Without one, trajectory evaluation stays abstract.
FAQ
Why are normal output evals not enough for agent systems?
Because agents act over multiple steps.
A final answer can be correct even when the run that produced it was wasteful, brittle, unsafe, or out of policy.
What should I evaluate inside an agent run?
Start with the S.T.E.P. dimensions:
SequenceToolingError RecoveryPolicy Fit
That gives you a practical way to inspect the run beyond the ending.
Is trajectory evaluation only relevant for multi-agent systems?
No.
It matters anywhere an agent acts over time.
A single-agent ReAct loop can still produce a bad trajectory.
Multi-agent systems just make the need more obvious because there are more handoffs and more places to fail.
When is full trajectory evaluation worth the effort?
It is most worth it when the agent can act over time, call tools, create side effects, or appear successful after a fragile run.
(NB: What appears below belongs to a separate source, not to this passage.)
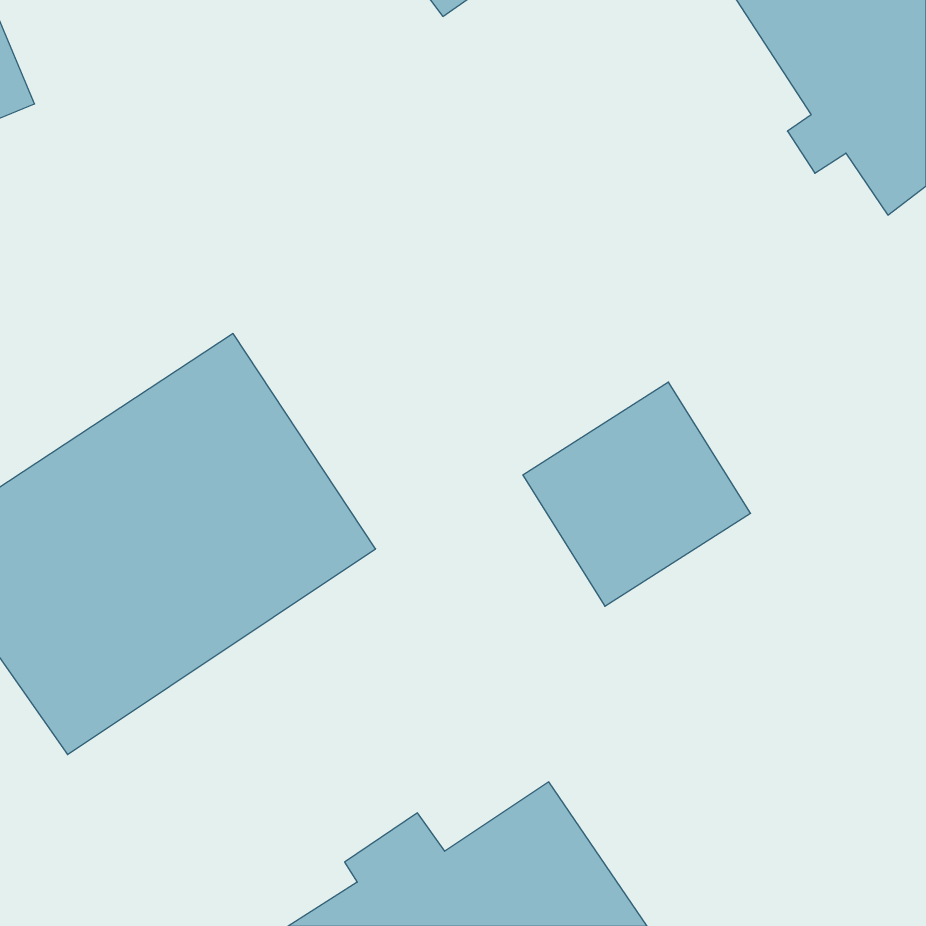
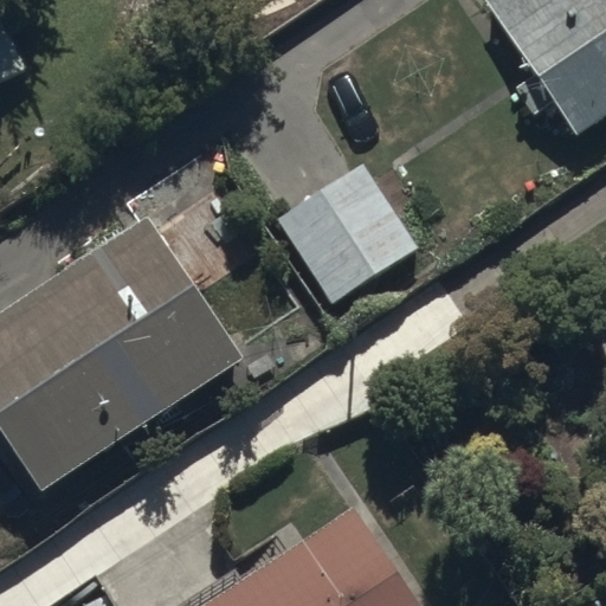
building: [523,382,751,606] -> [272,163,420,309]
If the system is mostly a single bounded response, output evaluation may still be enough.
If the system can wander, retry, recover, or cross execution boundaries, the path itself deserves evaluation.
Do I need a golden trajectory or perfect reference path?
No.
Sometimes a reference trajectory is useful, especially when the workflow is stable and certain steps are mandatory.
But many real agent tasks allow several good paths.
In those cases, milestone scoring, programmatic assertions, and judge-based evaluation are often better than pretending there is only one correct route.
Do I need an LLM-as-a-judge to do trajectory evaluation?
Not always.
Use deterministic assertions where the rule is objective.
Use human review when the stakes are high or the rubric is still being formed.
Use LLM-as-a-judge when the path is flexible and you need scalable scoring, but only with a clear rubric and periodic human calibration.
Is trajectory evaluation the same as tracing?
No.
Tracing captures evidence about the run.
Trajectory evaluation uses that evidence to judge whether the run was good.
Can a bad trajectory still produce a good answer?
Yes.
That is exactly why this topic matters.
A lucky ending can hide a run that would not survive slightly different conditions in production.
Final Thought
For agent systems, evaluation is no longer only about correctness.
It is about trustworthiness.
The final answer still matters.
But once the system can plan, act, retry, recover, and cross execution boundaries, the run itself becomes part of what you are shipping.
That means the path has to be good enough to trust, not just lucky enough to finish.